MEDIUM-FIDELITY PROTOTYPES
Basic prototypes can only take you so far. You will frequently face the challenge of trying to communicate or test your design when users can’t see or do certain things you need them to do. Simple things like page scrolling can’t be achieved with linked screenshots like those in the basic prototyping category. You will often find yourself hitting a wall with the limitations imposed by basic prototypes. You will want to overcome some of these limitations to be able to explore your ideas in more detail.
The tools previously presented are good for the early stages of a project but as you move forward, more advanced tools are needed to allow you to reproduce the behaviour of your product. Fortunately we are not short of them. The market is full of powerful and simple to use tools that will take your prototypes to another level. Tools like Axure, Justinmind, Flairbuilder, Protoshare and Fireworks let you create more complex interactions and allow you to quickly share and get feedback on your prototypes. You can simulate data entry, add conditional behaviour, and even animations; all this without writing a single line of code. These tools have a slightly higher learning curve, but nothing that is out of the reach of designers accustomed to typical drawing tools.

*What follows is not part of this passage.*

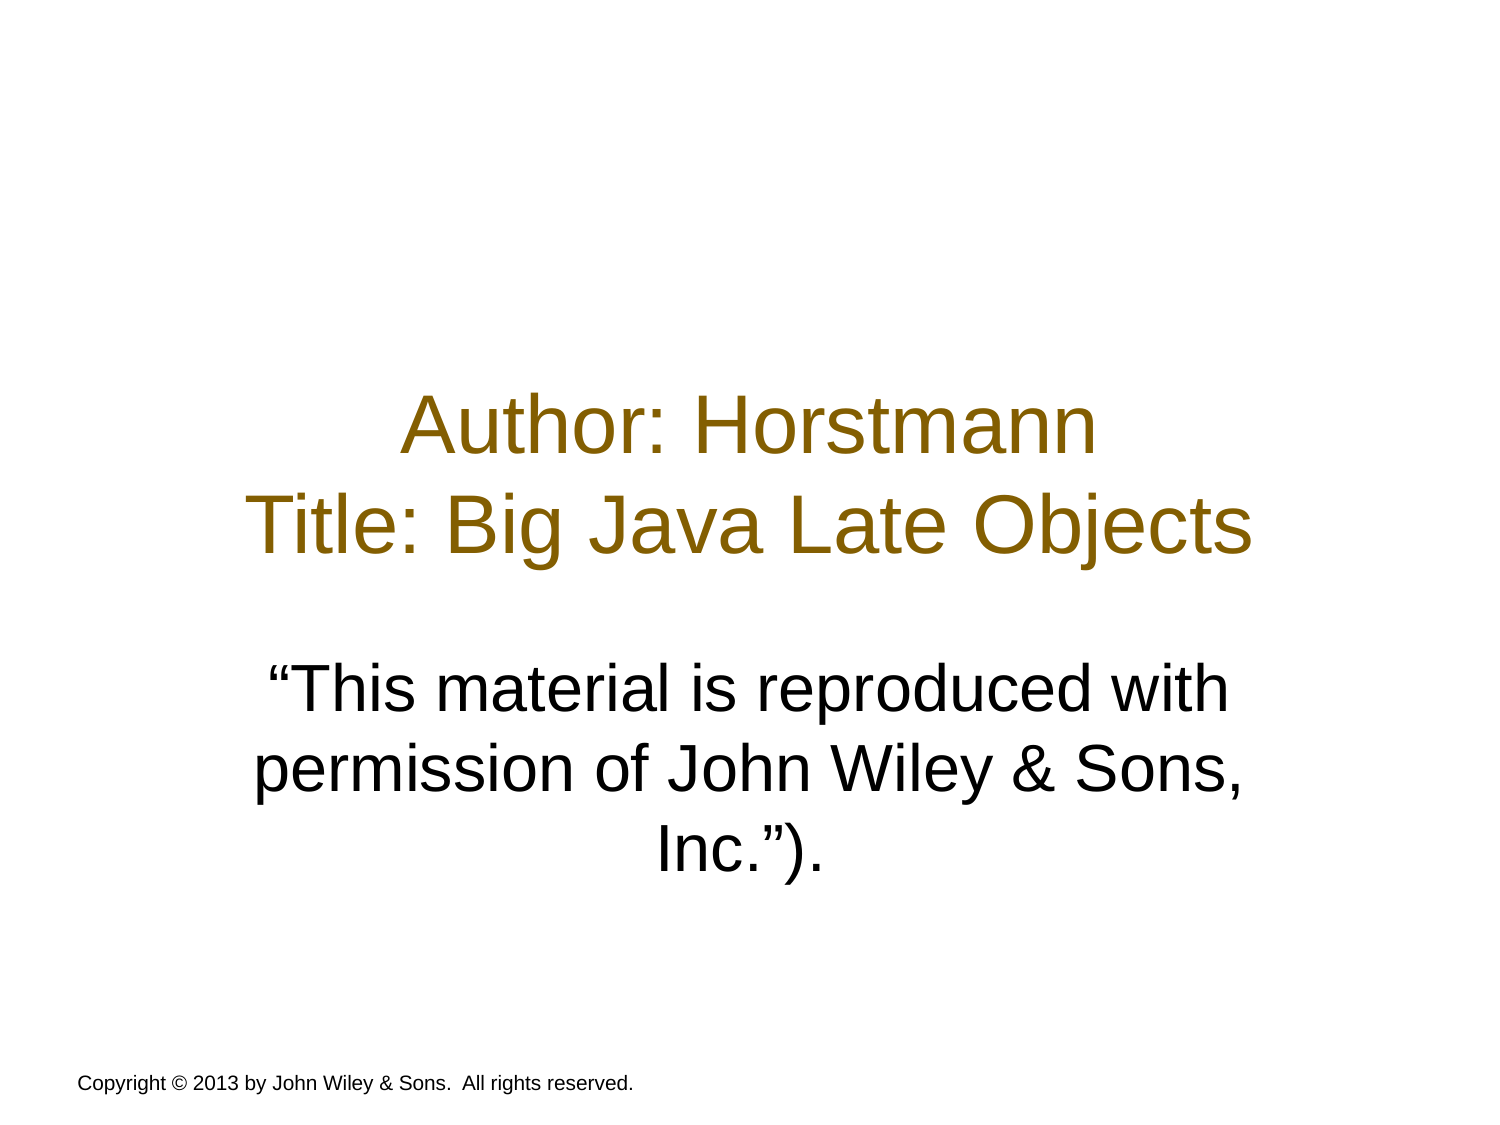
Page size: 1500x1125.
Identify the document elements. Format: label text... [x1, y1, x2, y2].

These tools give more control over the whole experience and help you simulate behaviours that are closer to the way your application or website will actually work.
HIGH-FIDELITY PROTOTYPES
If you need a prototype that behaves as close as possible to how the final product is supposed to behave, you’ll need to dedicate more time it, maybe even getting your hands dirty and writing some code. It doesn’t mean you need to start from scratch, but you’ll need be ready to play with HTML/CSS/JavaScript or some other programming languages. Combining rudimentary coding skills with tools like PhoneGap, jQuery Mobile and Sencha Touch will allow you to create extremely rich prototypes that can be tweaked to run well in different platforms. Limitations lie only in your coding skills and time.
The advantages of this approach are extended control of the final result and the ability to reuse generated code if done well.
CONCLUSION
There’s no excuse today to skip the prototyping phase of designing mobile applications/websites. The number of tools available, whether you need a rapid prototype or a more advanced one, is growing everyday. These tools can do a pretty good job of simulating interactivity for validation purposes at very reasonable prices (often for free). The market for mobile applications and websites is growing more and more competitive. Transparent review systems where people openly criticize and spread the word about bad applications make prototyping an essential part of your design process: you simply can’t afford to correct mistakes after building your application.